§ About this task: Write out every line below again exactly as it stands, skipping each image.
▬▬▬▬▬▬▬▬▬▬
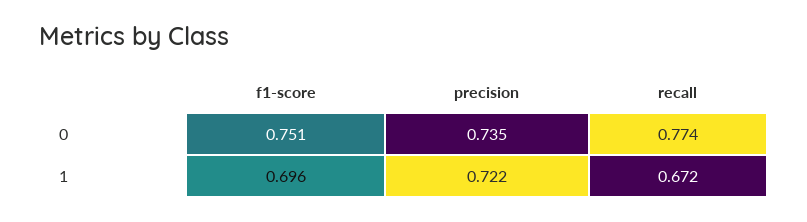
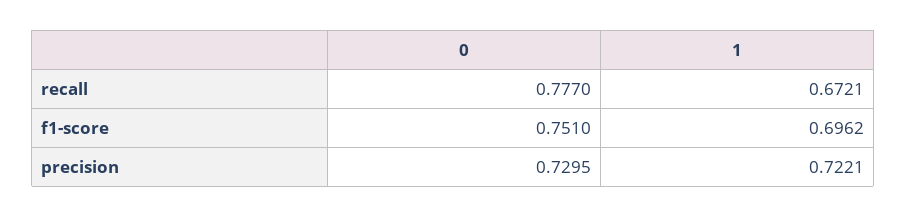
precision, 0: 0.735 -> 0.7295
recall, 0: 0.774 -> 0.777

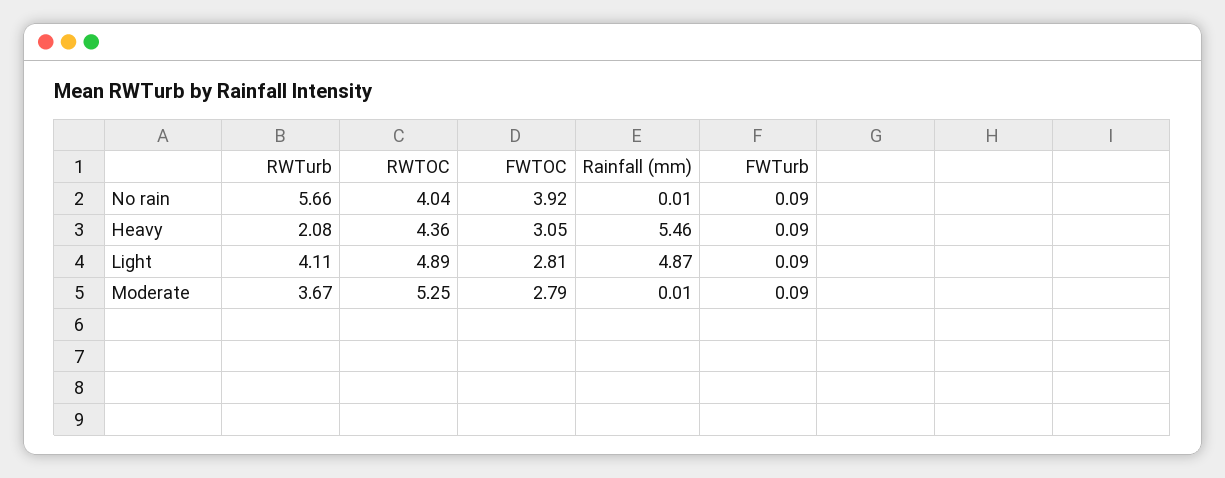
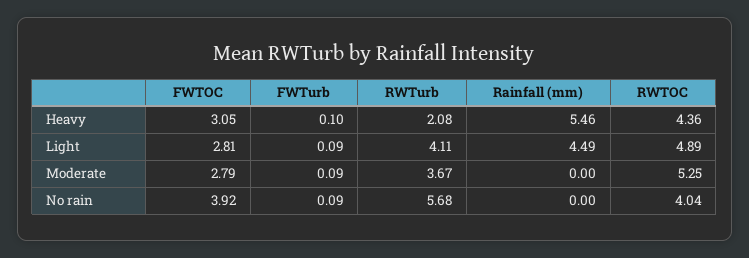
RWTurb, No rain: 5.66 -> 5.68
Rainfall (mm), No rain: 0.01 -> 0
FWTurb, Heavy: 0.09 -> 0.1
Rainfall (mm), Light: 4.87 -> 4.49
Rainfall (mm), Moderate: 0.01 -> 0

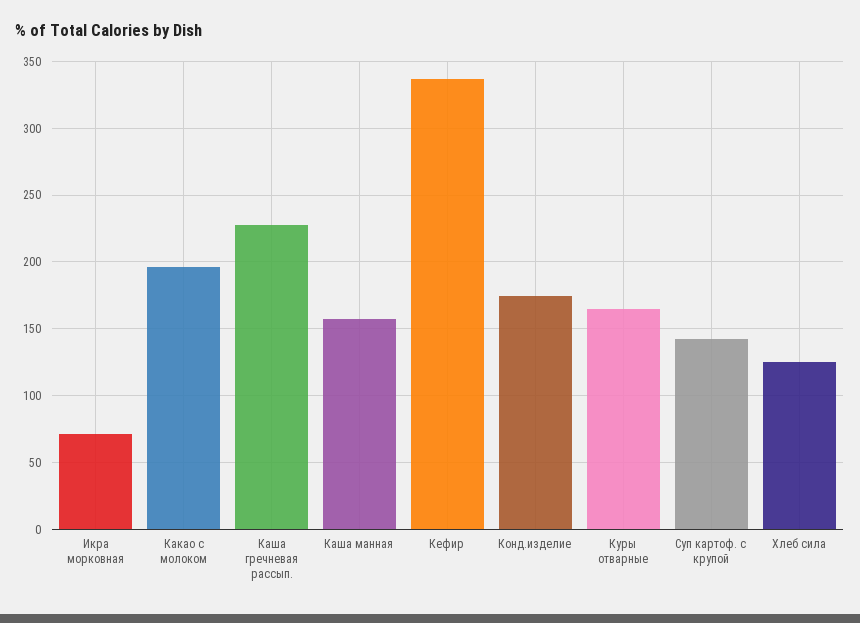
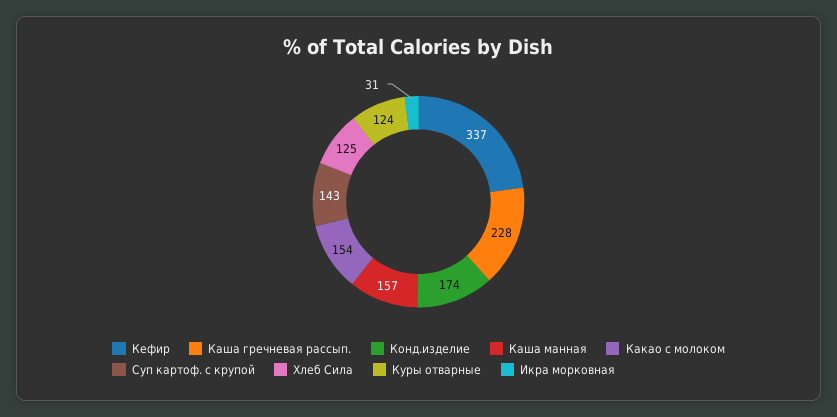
Икра морковная: 70 -> 31
Какао с молоком: 195 -> 154
Куры отварные: 165 -> 124

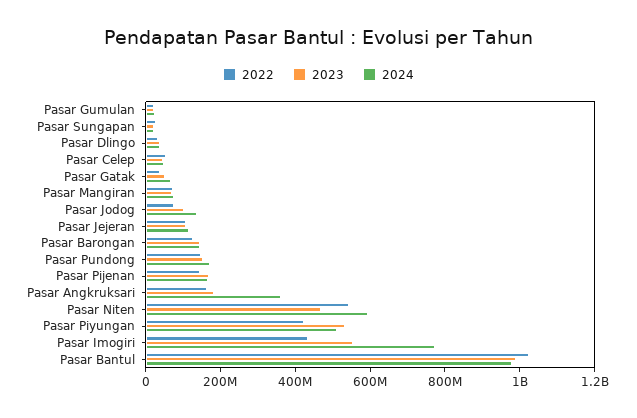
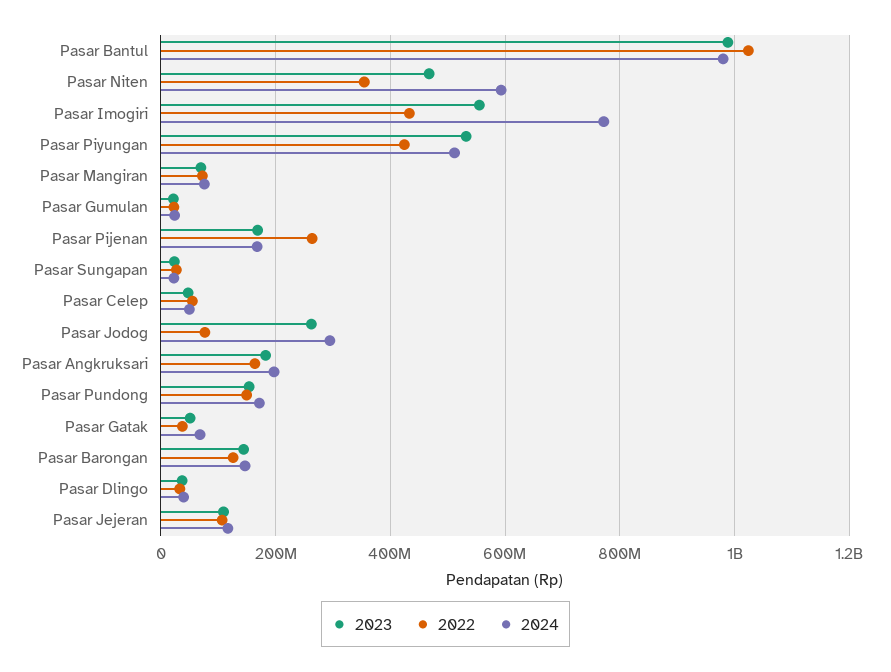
2023, Pasar Jodog: 100000000 -> 260000000
2024, Pasar Jodog: 150000000 -> 300000000
2022, Pasar Pijenan: 150000000 -> 260000000
2024, Pasar Angkruksari: 350000000 -> 200000000
2022, Pasar Niten: 550000000 -> 360000000

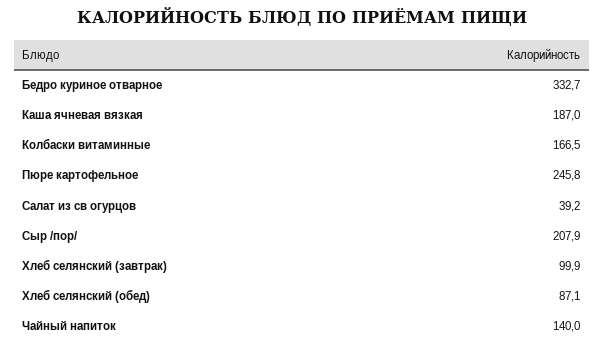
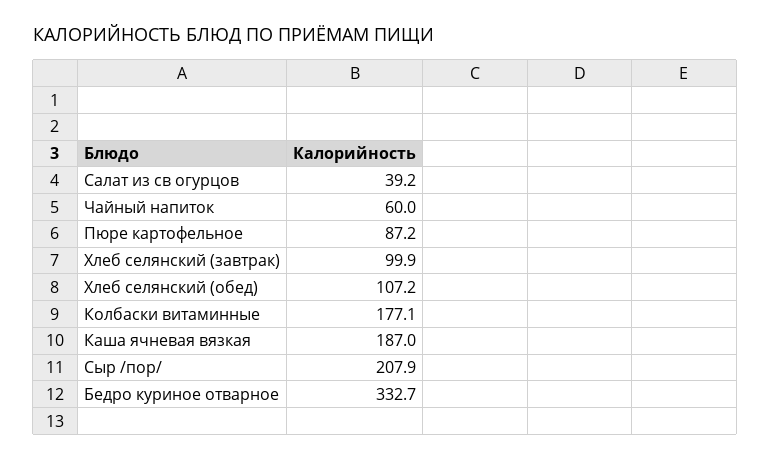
Колбаски витаминные: 166.5 -> 177.1
Пюре картофельное: 245.8 -> 87.2
Хлеб селянский (обед): 87.1 -> 107.2
Чайный напиток: 140 -> 60

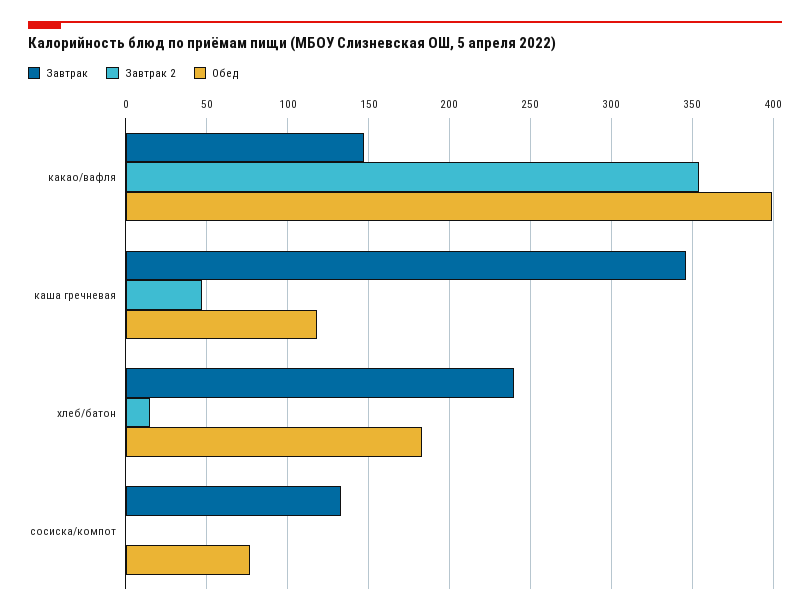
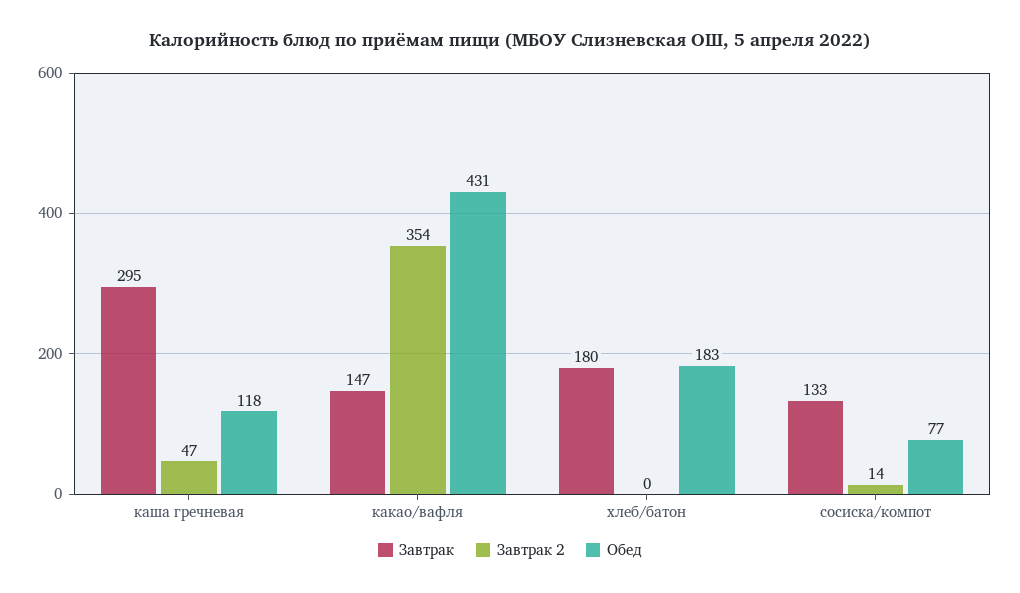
Обед, какао/вафля: 400 -> 431
Завтрак, каша гречневая: 345 -> 295
Завтрак, хлеб/батон: 240 -> 180
Завтрак 2, хлеб/батон: 15 -> 0
Завтрак 2, сосиска/компот: 0 -> 14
▬▬▬▬▬▬▬▬▬▬
§ Response to this exercise:
precision, 0: 0.735 -> 0.7295
recall, 0: 0.774 -> 0.777

RWTurb, No rain: 5.66 -> 5.68
Rainfall (mm), No rain: 0.01 -> 0
FWTurb, Heavy: 0.09 -> 0.1
Rainfall (mm), Light: 4.87 -> 4.49
Rainfall (mm), Moderate: 0.01 -> 0

Икра морковная: 70 -> 31
Какао с молоком: 195 -> 154
Куры отварные: 165 -> 124

2023, Pasar Jodog: 100000000 -> 260000000
2024, Pasar Jodog: 150000000 -> 300000000
2022, Pasar Pijenan: 150000000 -> 260000000
2024, Pasar Angkruksari: 350000000 -> 200000000
2022, Pasar Niten: 550000000 -> 360000000

Колбаски витаминные: 166.5 -> 177.1
Пюре картофельное: 245.8 -> 87.2
Хлеб селянский (обед): 87.1 -> 107.2
Чайный напиток: 140 -> 60

Обед, какао/вафля: 400 -> 431
Завтрак, каша гречневая: 345 -> 295
Завтрак, хлеб/батон: 240 -> 180
Завтрак 2, хлеб/батон: 15 -> 0
Завтрак 2, сосиска/компот: 0 -> 14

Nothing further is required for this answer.